Ziel: Gesund werden und wieder Handball spielen
„Mit Christian Prokop habe ich vereinbart, dass wir in Kontakt bleiben“, berichtet der gebürtige Rottweiler, „aber über meine Zukunft in der Nationalmannschaft mache ich mir gerade keine Gedanken. Mein primäres Ziel ist es, gesund zu werden und überhaupt wieder Handball zu spielen. Dafür gebe ich so schnell nicht auf.“ Jörg Richter, der behandelnde Arzt in der Orthopädischen Klinik Markgröningen, hatte sich nach der OP im Interview mit der „Heilbronner Stimme“ optimistisch geäußert: „Ich bin zuversichtlich, dass er in der nächsten Saison wieder im Handballbetrieb dabei sein wird.“
Planspiele für die weitere Zukunft
Strobel will alles für sein Comeback tun. Doch so ehrgeizig er ist – er ist auch „Realist“ und weiß: „Ich bin in einem Alter, in dem ich mir sowieso Gedanken machen muss, wie es später beruflich weitergehen soll.“ Der verheiratete Vater eines Sohnes hat 2015 ein Fernstudium in Internationalem Management in Ansbach mit dem Bachelor abgeschlossen, er könnte sich vorstellen, einen Master in internationalem Sportmarketing anzuschließen und die Theorie später mit der Erfahrung von fast 20 Jahren Praxis zu kombinieren, in welchem Umfeld auch immer.

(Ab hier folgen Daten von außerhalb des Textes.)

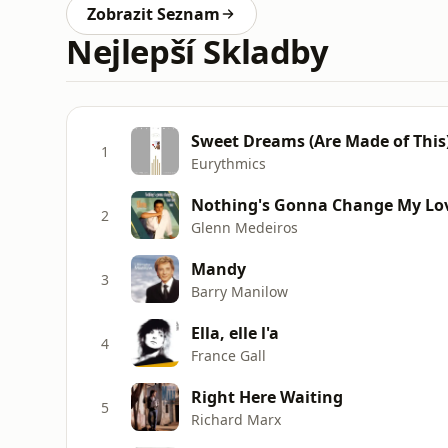
Zobrazit Seznam
Nejlepší Skladby
Sweet Dreams (Are Made of This
1
Eurythmics
Nothing's Gonna Change My Lov
2
Glenn Medeiros
Mandy
3
Barry Manilow
Ella, elle l'a
4
France Gall
Right Here Waiting
5
Richard Marx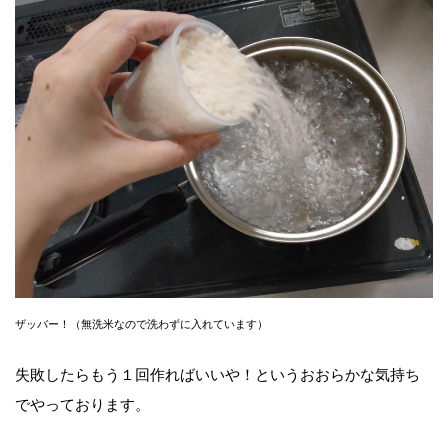
ザッバー！（無洗米なので洗わずに入れています）
失敗したらもう１回作ればいいや！というおおらかな気持ち
でやっております。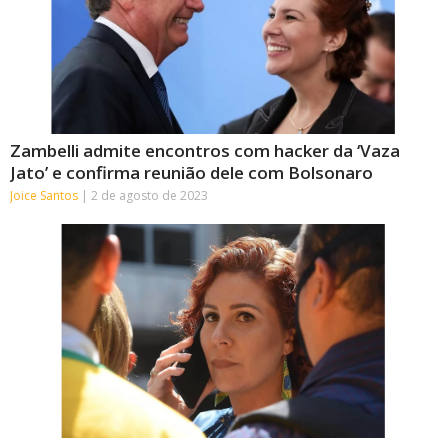
Zambelli admite encontros com hacker da ‘Vaza
Jato’ e confirma reunião dele com Bolsonaro
Joice Santos
2 de agosto de 2023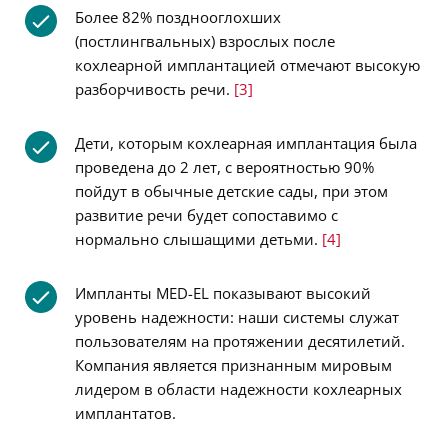
Более 82% позднооглохших
(постлингвальных) взрослых после
кохлеарной имплантацией отмечают высокую
разборчивость речи.
[3]
Дети, которым кохлеарная имплантация была
проведена до 2 лет, с вероятностью 90%
пойдут в обычные детские сады, при этом
развитие речи будет сопоставимо с
нормально слышащими детьми.
[4]
Импланты MED-EL показывают высокий
уровень надежности: наши системы служат
пользователям на протяжении десятилетий.
Компания является признанным мировым
лидером в области надежности кохлеарных
имплантатов.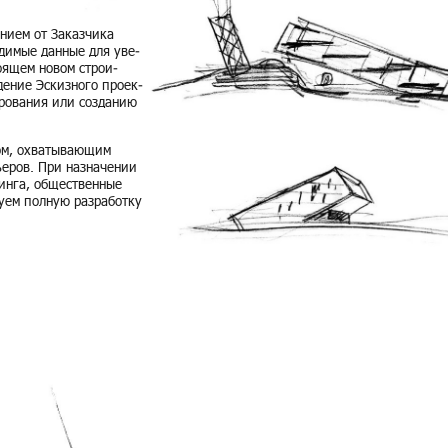
ни­ем от За­каз­чи­ка
о­ди­мые дан­ные для уве­
о­я­щем новом стро­и­
е­ние Эс­киз­но­го про­ек­
и­ро­ва­ния или со­зда­нию
ом, охва­ты­ва­ю­щим
ье­ров. При на­зна­че­нии
ин­га, об­ще­ствен­ные
у­ем пол­ную раз­ра­бот­ку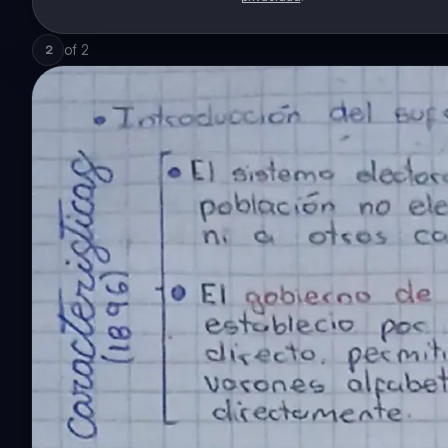
of
2
2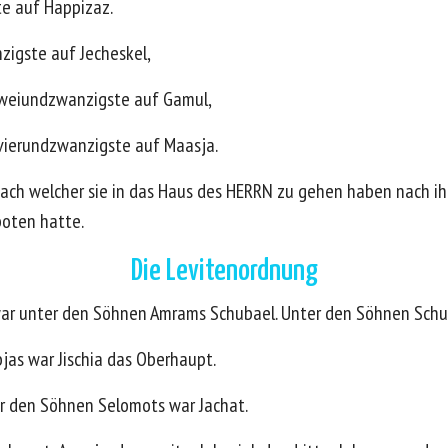
te auf Happizaz.
zigste auf Jecheskel,
zweiundzwanzigste auf Gamul,
 vierundzwanzigste auf Maasja.
 nach welcher sie in das Haus des HERRN zu gehen haben nach i
boten hatte.
Die Levitenordnung
 war unter den Söhnen Amrams Schubael. Unter den Söhnen Schu
as war Jischia das Oberhaupt.
er den Söhnen Selomots war Jachat.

Kein Nest in der Komfortzone
Es muss nicht bei seinem Heimatverein sein, wo er abgesehen von fünf Jahren beim TVB Lemgo seine gesamte Profikarriere verbracht hat und wo sein Bruder Wolfgang Geschäftsführer ist – selbst ehemaliger Handballprofi und damals in einer Mannschaft mit ihm, Bürkle und Daniel Sauer, dem Vorstandsvorsitzenden der Würzburger Kickers. Er fühle sich wohl in der Heimat, versichert Martin Strobel, aber er habe keinesfalls vor, sich einzunisten in der „allseits bekannten Komfortzone“. Ein Wort, das er fast verächtlich ausspricht. „Daraus muss man ausbrechen, man muss sich immer neu fordern.“ Welche Wertschätzung er beim HBW allerdings genießt, zeigte sich am vergangenen Samstag, als ihn die Zuschauer in der Arena vor dem ersten Heimspiel 2019 in blauen T-Shirts mit der Aufschrift „#come back stronger“ und stehenden Ovationen empfingen.
Der Blick geht nach vorn
Ob er Angst hat, dass ihn sein Knie ganz in die Knie zwingt, sprich: zu einem unfreiwilligen Karriereende? „Nein, Angst nicht. Aber natürlich wäre es schade.“ Schließlich habe der Handball mehr als die Hälfte seiner Vita geprägt. „Gerade das vergangene halbe Jahr hat mir riesigen Spaß gemacht. Und die WM hat mir so viel fürs Leben gegeben.“ In Martin Strobels Blick zurück spiegelt sich Dankbarkeit wider. Aber jetzt geht sein Blick nach vorn.